Decía Calderón de la Barca, contemporáneo del astrónomo danés, en su Soneto a las estrellas, que éstas son las flores nocturnas, y digo yo que como tales se marchitan. El colapso es el destino de las estrellas como nuestro sol -¡Calma! Esto no sucederá en la próxima legislatura, sino dentro de varios miles de millones de años-, de modo que algún día emitirán su última luz antes de morir; luz que tardaríamos en recibir en la tierra según lo alejada que esté la estrella. Dicho de otro modo: si por cualquier circunstancia el sol se apáguese en este preciso instante, los sapiens viviríamos en una alegre ignorancia de tal suceso hasta dentro de ocho minutos, que como dijimos es el tiempo que tardaría el último rayo de luz emitido desde el sol en alcanzar nuestro planeta.
A lomos de un rayo de luz
Pero el sol, si hablamos en términos de años luz, está ahí al lado, a ocho minutos a lomos de un rayo de luz. Otras estrellas están a miles o incluso millones de años luz y, por tanto, la luz procedente de esas estrellas más lejanas tardará en llegar a la tierra miles o millones de años. Si una de ellas colapsara, sus últimos destellos tardarían en llegar hasta nosotros esa cantidad de años y esto nos conduce a la paradoja de que podríamos observar el firmamento y ver estrellas que ya no existen pues aún no hemos recibido la última luz que emitieron antes del colapso. Y seguirán brillando, aunque ya no existan, en el cielo estrellado durante miles o millones de años más. En este caso no nos engañan nuestro sentidos, cosa que sucede no pocas veces, sino que la luz no es tan rápida como en principio pudiésemos pensar.

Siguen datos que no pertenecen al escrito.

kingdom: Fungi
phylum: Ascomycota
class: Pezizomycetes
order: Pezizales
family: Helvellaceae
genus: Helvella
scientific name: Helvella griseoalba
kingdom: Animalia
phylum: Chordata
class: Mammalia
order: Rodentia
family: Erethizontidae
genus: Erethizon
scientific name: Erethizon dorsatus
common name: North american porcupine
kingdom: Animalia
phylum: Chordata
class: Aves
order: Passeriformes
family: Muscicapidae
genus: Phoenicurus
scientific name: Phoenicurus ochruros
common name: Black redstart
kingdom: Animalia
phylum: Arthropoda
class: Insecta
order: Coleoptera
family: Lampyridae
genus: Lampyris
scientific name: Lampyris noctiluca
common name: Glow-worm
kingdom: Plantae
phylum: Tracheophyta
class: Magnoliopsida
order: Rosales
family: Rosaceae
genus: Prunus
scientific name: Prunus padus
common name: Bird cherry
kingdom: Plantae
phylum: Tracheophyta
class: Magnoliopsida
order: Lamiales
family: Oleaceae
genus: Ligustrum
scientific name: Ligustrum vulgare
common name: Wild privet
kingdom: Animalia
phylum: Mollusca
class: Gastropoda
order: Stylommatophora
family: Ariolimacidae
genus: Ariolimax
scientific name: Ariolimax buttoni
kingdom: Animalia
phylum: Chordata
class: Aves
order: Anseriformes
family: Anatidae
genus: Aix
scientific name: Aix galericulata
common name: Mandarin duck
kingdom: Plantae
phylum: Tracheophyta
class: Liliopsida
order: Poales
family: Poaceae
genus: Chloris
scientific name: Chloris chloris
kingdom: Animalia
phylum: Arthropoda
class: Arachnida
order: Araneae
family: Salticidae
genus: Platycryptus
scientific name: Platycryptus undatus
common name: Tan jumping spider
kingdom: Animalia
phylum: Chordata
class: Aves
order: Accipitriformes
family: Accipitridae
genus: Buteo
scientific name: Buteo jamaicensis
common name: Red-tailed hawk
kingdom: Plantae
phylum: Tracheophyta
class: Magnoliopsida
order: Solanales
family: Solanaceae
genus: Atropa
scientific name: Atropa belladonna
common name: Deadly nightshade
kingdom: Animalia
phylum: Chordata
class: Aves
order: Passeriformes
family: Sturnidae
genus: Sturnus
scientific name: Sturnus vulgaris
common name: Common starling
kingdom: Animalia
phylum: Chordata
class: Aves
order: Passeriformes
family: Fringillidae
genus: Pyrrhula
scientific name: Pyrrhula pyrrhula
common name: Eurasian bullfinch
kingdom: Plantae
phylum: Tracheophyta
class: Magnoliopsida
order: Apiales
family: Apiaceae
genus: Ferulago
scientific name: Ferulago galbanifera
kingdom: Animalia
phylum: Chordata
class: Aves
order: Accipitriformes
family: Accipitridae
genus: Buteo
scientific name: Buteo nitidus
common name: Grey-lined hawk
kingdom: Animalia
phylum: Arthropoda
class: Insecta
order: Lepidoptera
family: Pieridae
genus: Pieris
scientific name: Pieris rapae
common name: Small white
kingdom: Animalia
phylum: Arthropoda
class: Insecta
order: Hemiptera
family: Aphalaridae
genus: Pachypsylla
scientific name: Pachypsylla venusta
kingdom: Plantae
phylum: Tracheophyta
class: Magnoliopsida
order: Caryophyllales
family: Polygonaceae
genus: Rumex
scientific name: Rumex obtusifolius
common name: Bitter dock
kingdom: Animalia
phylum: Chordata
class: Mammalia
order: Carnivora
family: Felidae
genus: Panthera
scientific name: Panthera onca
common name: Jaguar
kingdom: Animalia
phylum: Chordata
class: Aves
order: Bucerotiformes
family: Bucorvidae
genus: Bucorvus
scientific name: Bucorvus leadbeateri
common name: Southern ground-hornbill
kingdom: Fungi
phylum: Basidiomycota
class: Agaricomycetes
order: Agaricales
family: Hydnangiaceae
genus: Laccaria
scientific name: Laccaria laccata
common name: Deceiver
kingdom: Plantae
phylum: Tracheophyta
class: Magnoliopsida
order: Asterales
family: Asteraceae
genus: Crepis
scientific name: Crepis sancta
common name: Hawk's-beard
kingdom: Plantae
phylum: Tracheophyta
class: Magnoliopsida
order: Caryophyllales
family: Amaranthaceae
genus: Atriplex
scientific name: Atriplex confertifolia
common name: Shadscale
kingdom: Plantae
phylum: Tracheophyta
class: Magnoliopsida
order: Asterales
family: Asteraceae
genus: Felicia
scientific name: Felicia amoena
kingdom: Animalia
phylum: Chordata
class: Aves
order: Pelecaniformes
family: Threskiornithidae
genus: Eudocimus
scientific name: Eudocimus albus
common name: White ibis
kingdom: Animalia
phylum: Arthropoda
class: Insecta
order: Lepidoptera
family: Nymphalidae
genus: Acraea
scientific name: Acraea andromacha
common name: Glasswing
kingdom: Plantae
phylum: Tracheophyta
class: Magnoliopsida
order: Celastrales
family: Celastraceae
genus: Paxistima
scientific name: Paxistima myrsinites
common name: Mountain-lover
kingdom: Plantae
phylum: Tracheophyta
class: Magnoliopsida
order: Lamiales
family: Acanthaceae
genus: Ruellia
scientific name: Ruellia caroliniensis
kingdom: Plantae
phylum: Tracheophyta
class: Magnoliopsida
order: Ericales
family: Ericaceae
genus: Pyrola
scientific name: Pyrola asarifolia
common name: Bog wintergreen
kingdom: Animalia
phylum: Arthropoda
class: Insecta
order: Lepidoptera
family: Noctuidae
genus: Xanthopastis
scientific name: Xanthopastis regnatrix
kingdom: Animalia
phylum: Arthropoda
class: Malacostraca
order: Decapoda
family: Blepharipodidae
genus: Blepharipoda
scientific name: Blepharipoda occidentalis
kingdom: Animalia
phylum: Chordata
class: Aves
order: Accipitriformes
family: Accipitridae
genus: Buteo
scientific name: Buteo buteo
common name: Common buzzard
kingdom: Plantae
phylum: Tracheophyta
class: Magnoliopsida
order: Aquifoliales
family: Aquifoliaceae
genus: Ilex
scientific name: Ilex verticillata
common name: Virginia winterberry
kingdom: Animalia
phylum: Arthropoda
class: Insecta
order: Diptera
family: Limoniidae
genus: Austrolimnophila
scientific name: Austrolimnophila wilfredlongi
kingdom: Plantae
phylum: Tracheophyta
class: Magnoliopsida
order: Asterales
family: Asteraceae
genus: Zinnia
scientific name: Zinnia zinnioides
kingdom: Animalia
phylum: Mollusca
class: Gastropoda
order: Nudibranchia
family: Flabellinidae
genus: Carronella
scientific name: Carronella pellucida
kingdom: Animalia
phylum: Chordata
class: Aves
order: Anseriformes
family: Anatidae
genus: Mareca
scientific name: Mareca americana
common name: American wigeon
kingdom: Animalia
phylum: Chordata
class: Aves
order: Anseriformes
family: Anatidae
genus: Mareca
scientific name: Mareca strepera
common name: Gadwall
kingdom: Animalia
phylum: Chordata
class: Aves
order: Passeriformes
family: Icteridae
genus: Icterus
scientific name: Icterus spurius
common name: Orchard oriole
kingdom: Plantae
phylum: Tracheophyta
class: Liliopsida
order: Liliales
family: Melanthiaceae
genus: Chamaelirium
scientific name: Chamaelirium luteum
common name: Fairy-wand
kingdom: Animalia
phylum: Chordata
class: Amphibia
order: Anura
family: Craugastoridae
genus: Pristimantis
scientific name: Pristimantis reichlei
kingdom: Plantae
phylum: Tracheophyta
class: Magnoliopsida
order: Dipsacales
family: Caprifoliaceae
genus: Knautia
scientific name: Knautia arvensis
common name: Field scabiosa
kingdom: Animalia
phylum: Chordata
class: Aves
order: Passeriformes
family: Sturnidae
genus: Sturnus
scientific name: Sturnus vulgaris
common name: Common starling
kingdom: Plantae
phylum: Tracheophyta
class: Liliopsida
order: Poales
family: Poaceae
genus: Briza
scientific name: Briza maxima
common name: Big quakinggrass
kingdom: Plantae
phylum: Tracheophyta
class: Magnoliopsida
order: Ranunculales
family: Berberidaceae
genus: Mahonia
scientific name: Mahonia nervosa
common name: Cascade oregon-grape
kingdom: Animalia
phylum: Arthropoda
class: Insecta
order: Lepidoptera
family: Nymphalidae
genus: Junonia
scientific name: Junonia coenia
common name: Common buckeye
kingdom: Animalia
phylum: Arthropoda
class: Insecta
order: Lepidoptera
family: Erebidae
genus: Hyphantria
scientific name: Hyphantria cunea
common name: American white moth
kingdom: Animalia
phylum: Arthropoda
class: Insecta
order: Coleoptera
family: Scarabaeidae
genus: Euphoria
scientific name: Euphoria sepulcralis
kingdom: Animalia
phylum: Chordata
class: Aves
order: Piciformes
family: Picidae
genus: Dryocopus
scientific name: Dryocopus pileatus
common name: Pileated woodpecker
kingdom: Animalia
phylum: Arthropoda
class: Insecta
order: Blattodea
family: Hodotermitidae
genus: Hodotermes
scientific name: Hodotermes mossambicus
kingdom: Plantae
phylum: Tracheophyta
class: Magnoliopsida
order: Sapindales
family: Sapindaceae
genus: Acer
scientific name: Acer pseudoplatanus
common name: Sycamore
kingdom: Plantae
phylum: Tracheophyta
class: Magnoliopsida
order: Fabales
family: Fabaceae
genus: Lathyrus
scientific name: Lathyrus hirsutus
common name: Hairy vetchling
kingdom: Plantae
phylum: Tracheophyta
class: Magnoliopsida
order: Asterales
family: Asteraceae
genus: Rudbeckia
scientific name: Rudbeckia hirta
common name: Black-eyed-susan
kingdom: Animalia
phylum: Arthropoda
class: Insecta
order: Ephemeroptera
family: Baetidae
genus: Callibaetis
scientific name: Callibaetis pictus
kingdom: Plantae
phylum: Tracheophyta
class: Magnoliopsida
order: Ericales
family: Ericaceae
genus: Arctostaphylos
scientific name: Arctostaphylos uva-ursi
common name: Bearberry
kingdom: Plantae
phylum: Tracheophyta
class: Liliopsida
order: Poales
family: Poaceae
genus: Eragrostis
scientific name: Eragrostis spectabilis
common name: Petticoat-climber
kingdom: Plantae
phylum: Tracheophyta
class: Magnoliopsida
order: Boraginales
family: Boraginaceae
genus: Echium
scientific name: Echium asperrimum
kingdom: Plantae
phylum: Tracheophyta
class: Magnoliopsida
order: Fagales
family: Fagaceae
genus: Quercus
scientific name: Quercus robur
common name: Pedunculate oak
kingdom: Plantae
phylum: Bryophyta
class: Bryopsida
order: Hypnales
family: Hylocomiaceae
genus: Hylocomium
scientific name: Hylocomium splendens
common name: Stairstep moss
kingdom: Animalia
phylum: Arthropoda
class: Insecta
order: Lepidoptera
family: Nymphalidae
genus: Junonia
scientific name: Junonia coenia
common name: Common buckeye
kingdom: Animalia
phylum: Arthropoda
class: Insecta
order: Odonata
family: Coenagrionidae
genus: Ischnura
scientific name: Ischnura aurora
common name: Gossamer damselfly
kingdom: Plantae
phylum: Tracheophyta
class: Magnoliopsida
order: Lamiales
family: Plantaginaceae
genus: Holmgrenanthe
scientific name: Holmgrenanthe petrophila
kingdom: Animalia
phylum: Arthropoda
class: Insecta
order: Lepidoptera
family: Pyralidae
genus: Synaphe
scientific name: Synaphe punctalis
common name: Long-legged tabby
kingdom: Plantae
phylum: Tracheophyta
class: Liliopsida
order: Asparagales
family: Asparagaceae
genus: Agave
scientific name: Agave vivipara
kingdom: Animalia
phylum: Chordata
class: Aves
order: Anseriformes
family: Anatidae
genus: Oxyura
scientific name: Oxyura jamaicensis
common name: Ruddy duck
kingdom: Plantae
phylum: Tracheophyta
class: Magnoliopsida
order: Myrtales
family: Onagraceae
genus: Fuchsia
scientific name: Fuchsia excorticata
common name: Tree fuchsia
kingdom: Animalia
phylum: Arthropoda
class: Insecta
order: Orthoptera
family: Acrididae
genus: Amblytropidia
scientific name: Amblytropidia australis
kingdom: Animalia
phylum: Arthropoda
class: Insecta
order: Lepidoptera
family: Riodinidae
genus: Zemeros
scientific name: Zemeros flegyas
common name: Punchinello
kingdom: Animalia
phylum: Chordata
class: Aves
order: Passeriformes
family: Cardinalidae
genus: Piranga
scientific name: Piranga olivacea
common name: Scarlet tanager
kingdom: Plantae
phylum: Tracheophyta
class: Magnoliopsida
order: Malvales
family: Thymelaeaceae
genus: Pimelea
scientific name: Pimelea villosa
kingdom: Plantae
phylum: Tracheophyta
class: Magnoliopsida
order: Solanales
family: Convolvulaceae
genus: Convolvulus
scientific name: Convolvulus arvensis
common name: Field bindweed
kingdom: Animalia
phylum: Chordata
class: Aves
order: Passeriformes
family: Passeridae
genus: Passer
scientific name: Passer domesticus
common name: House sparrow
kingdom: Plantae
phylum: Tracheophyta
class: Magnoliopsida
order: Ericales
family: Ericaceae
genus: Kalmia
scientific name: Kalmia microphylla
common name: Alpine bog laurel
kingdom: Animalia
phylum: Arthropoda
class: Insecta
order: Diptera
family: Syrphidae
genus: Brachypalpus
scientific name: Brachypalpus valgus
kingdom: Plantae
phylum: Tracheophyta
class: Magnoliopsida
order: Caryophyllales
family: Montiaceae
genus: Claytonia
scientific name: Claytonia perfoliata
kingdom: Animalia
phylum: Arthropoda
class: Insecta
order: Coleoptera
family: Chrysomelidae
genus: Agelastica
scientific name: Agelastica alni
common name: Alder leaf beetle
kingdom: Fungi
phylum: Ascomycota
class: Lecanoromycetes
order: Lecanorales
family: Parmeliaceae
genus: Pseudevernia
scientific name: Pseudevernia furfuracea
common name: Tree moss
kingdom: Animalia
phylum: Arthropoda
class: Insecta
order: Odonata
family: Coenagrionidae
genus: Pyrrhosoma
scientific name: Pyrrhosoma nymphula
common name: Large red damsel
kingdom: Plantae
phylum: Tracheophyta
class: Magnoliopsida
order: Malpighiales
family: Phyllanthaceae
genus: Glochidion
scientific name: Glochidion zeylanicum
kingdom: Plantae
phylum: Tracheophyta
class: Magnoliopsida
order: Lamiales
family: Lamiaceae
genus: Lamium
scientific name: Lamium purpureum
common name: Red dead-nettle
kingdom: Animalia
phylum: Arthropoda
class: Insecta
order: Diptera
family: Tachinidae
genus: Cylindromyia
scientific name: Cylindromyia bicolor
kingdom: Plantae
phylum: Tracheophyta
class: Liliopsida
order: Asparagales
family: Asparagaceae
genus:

Dejemos volar nuestra imaginación, que como no se rige por las leyes de la física puede viajar incluso más rápido que la luz, y situémonos en una civilización asentada en un astro alejado 65 millones de años luz de nuestro planeta. Eso significaría que, si sus habitantes dispusiesen de la tecnología o la capacidad de visión tan extraordinaria como para ver los acontecimientos que suceden a esa distancia estarían viendo ahora lo que sucedió en la tierra hace 65 millones de años: por ejemplo, la extinción de los dinosaurios.
Si semejantes seres galácticos decidiesen sacar a los humanos de su ignorancia acerca de las causas de tal desaparición contándonos lo sucedido, y lo hiciesen utilizando el código morse y sus potentes e hipotéticos focos de luz, tardaríamos en enterarnos…¡Otros 65 millones de años! El tiempo que tardaría en llegar el luminoso mensaje cifrado hasta nosotros; mejor dicho, hasta nuestros descendientes. Demasiado tiempo para seguir con la incertidumbre.